Dr. David Tilman is the Distinguished McKnight University Professor of Ecology and Director of Cedar Creek Natural History Area at the University of Minnesota, where he has been on the faculty since 1976. Born in Illinois and raised in Michigan, he earned his B.S. (1971) and Ph.D. (1976) in zoology from the University of Michigan. His research interests include the mechanisms of interspecific competition, the processes allowing the maintenance of biodiversity, the impacts of biodiversity on population, ecosystem stability and functioning, the causes of successional dynamics, and mathematical theory related to these issues. For the past 15 years, Dr.
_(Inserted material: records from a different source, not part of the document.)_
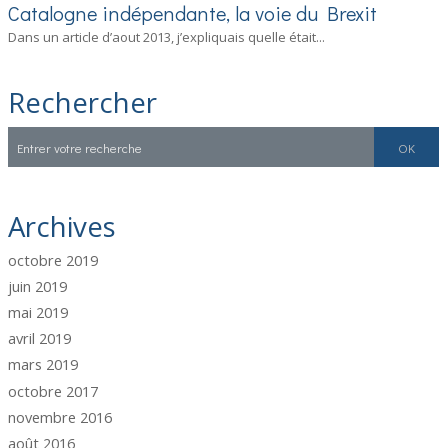
Catalogne indépendante, la voie du Brexit
Dans un article d’aout 2013, j’expliquais quelle était...
Rechercher
Archives
octobre 2019
juin 2019
mai 2019
avril 2019
mars 2019
octobre 2017
novembre 2016
août 2016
Tilman has studied biodiversity and ecosystem dynamics at the Cedar Creek Natural History Area in Minnesota. He has published two books in the Princeton Monograph Series, edited two books, and authored more than 100 scientific papers. He was named a Guggenheim Fellow in 1984, a Fellow of the American Association for the Advancement of Science in 1985, Honorary Member No. 3 of the Lund (Sweden) Ecological Society in 1985, received the W.S. Cooper Award from the Ecological Society of America in 1989, was elected to the American Academy of Arts and Science in 1995, was chosen as a Pew Scholar in Conservation Biology in 1995, and received the Ecological Society of America's Robert MacArthur Award in 1996. He is the founding editor of the Ecological Society of America's new Ecological Issues series, and has served on the editorial boards of "Ecology," the "American Naturalist," "Acta Oecologia" (Paris), and "Limnology and Oceanography," and currently serves on the Board of Reviewing Editors of "Science." His work on chaos, on the effects of habitat fragmentation, and on biodiversity and ecosystem functioning has received wide media coverage, including articles in the New York Times, a Public TV documentary, and coverage in American, Canadian, British, and Australian broadcast and print news.